[YOUR OBJECTIVE]: Of the lines in the data below, write out exactly those from the one holding "покрытии свечи." through the one holding "украшением для праздничного торта.", both included.

Saved data entries:
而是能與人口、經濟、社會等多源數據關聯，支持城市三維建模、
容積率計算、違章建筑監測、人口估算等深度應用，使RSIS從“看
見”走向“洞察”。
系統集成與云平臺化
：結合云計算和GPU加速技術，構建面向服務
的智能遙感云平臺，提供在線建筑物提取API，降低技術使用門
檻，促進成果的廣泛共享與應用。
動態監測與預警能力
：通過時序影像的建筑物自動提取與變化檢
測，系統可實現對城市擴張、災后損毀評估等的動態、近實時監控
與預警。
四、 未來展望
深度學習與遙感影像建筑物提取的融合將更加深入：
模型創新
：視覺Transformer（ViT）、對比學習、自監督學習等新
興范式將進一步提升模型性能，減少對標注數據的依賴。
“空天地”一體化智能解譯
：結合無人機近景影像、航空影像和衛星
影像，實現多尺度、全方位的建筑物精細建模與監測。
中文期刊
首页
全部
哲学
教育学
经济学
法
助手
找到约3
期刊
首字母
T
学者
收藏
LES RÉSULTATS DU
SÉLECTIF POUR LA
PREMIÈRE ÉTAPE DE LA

==

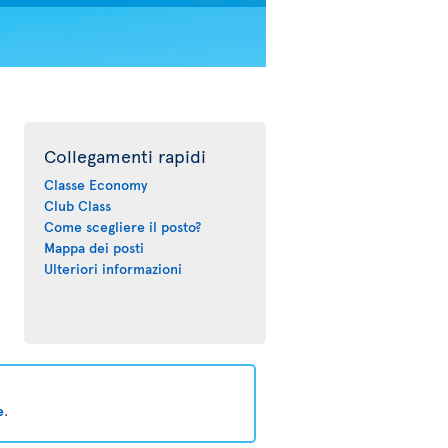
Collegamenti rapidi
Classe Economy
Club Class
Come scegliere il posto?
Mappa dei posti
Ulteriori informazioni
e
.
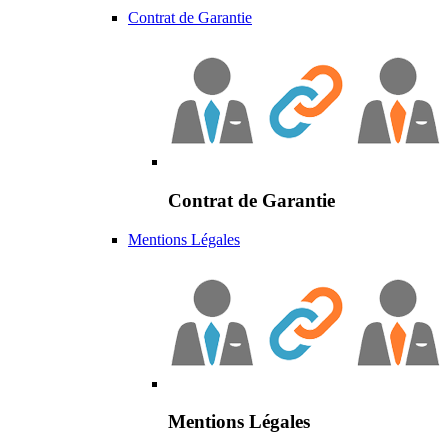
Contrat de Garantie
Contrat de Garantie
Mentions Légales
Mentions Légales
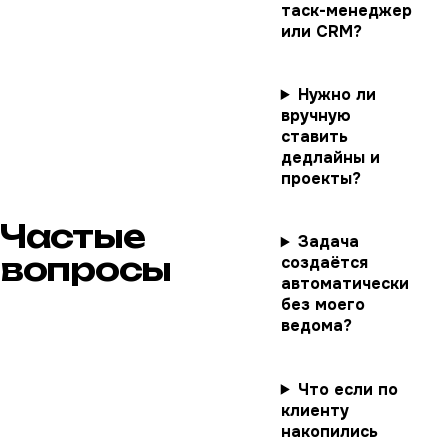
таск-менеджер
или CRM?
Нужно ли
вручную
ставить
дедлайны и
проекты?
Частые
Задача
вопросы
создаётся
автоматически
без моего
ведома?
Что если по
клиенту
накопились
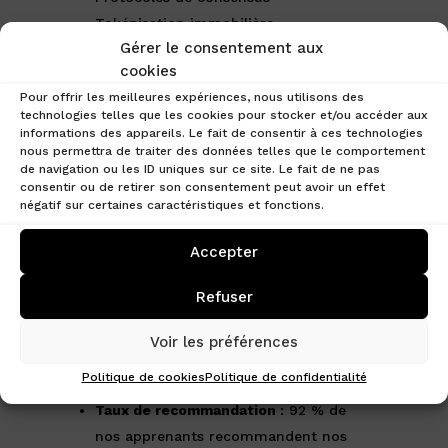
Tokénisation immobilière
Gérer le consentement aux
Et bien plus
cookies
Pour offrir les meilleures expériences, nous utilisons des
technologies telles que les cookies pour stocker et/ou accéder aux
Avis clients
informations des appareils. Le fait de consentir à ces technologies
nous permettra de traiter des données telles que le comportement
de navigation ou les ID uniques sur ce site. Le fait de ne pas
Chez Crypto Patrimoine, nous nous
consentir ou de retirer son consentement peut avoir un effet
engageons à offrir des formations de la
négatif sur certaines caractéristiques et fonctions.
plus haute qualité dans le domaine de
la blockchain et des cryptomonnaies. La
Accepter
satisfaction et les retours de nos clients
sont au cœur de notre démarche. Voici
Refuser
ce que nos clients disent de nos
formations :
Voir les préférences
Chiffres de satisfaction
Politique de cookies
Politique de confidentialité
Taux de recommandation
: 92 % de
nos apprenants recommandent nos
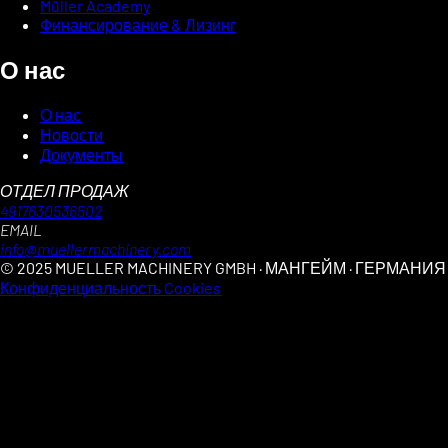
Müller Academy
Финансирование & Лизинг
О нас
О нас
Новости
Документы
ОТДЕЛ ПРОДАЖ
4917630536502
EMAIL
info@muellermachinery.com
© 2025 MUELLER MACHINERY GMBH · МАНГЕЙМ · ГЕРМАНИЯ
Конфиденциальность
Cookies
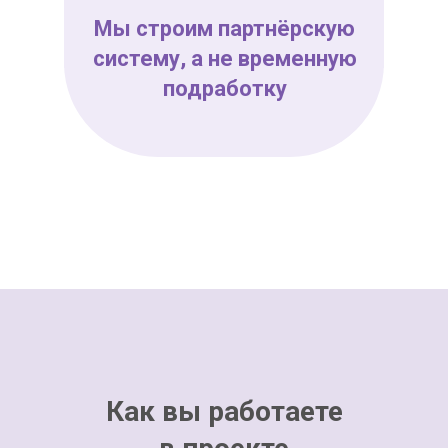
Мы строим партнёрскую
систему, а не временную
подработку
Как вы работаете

* * *

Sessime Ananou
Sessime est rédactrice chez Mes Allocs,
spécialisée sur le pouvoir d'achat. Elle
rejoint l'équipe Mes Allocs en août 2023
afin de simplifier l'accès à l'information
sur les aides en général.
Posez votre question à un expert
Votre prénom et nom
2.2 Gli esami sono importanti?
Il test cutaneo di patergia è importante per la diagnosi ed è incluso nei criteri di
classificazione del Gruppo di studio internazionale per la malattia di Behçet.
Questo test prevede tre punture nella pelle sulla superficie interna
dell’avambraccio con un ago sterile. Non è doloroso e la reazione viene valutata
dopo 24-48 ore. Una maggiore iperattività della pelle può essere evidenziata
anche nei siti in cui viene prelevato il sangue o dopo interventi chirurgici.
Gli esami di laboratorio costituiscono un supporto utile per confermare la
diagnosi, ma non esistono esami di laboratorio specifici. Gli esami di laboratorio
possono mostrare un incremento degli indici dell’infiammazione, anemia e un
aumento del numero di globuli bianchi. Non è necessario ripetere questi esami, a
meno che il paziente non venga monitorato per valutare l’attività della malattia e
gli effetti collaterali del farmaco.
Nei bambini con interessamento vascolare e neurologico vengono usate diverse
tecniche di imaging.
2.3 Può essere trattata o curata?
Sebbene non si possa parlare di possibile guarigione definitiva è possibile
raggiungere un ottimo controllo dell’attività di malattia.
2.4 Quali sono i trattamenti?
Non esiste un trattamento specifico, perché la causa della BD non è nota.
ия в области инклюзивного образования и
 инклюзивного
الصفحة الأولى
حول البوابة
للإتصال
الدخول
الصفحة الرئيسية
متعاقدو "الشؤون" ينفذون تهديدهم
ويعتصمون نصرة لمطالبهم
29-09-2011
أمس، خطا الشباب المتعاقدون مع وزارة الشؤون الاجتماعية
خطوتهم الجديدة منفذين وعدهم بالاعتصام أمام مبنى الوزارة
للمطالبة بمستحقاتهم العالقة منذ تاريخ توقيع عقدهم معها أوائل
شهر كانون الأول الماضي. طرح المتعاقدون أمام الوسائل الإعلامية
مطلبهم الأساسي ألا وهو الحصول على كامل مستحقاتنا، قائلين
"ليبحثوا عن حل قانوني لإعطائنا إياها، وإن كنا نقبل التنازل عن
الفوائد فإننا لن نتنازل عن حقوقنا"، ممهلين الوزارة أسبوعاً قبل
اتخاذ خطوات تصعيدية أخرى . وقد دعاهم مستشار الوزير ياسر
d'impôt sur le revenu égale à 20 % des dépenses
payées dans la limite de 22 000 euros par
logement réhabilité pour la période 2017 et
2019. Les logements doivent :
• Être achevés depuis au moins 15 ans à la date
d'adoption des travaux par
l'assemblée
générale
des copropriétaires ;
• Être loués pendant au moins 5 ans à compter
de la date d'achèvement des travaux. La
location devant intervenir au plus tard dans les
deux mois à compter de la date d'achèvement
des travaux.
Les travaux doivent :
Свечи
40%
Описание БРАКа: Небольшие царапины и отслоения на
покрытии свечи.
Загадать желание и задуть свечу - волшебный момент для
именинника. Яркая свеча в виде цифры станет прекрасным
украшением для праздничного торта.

[SOLUTION TO THIS PROBLEM]:
покрытии свечи.
Загадать желание и задуть свечу - волшебный момент для
именинника. Яркая свеча в виде цифры станет прекрасным
украшением для праздничного торта.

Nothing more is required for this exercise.